There was also surprisingly little about James’s attitude towards Protestantism. Jacobitism was by no means limited to Catholics, and while in exile in Rome James had special permission to hold Protestant services at his court – which was popular with British visitors to Rome regardless of their religious or political affiliation. James must have been aware that had he renounced Catholicism in favour of the C of E his chances of regaining the throne would have increased immeasurably; he was told as much more than once and there was definitely a family history of converting to suit circumstances, but he chose not to. I’d’ve liked to have heard a bit more about this. In the second episode we got a reference to James stating that he would be tolerant towards Protestants in the event of his coming to the throne, but that was it.

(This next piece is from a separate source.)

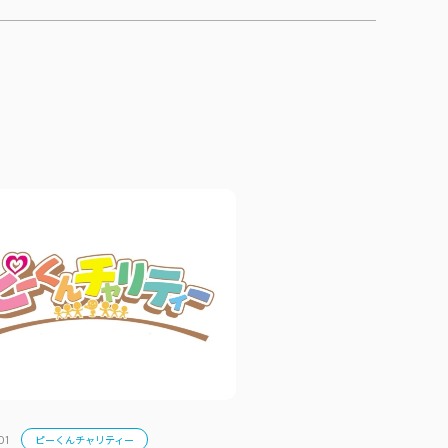
ピーくんチャリティー
01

For much of the second episode, James’s son Charles – Bonnie Prince Charlie – took centre-stage as Dr Jackson took us through the little-known stories of English Jacobitism and Scottish support for the Hannoverian government before a somewhat brief look at the Forty-Five and an account of Charles’s later years which brought up the interesting story of his secret visit to London in 1750 and his apparent conversion to Protestantism.

Despite what I’ve said, I enjoyed watching this documentary and I did like Dr Jackson’s style (although in terms of TV historians she’s not quite on a par with the likes of Mary Beard and Lucy Worsley). Funny, though, that a study of a somewhat marginalised branch of British royalty that tends to get dismissed from the main story managed to miss some important parts from its narrative.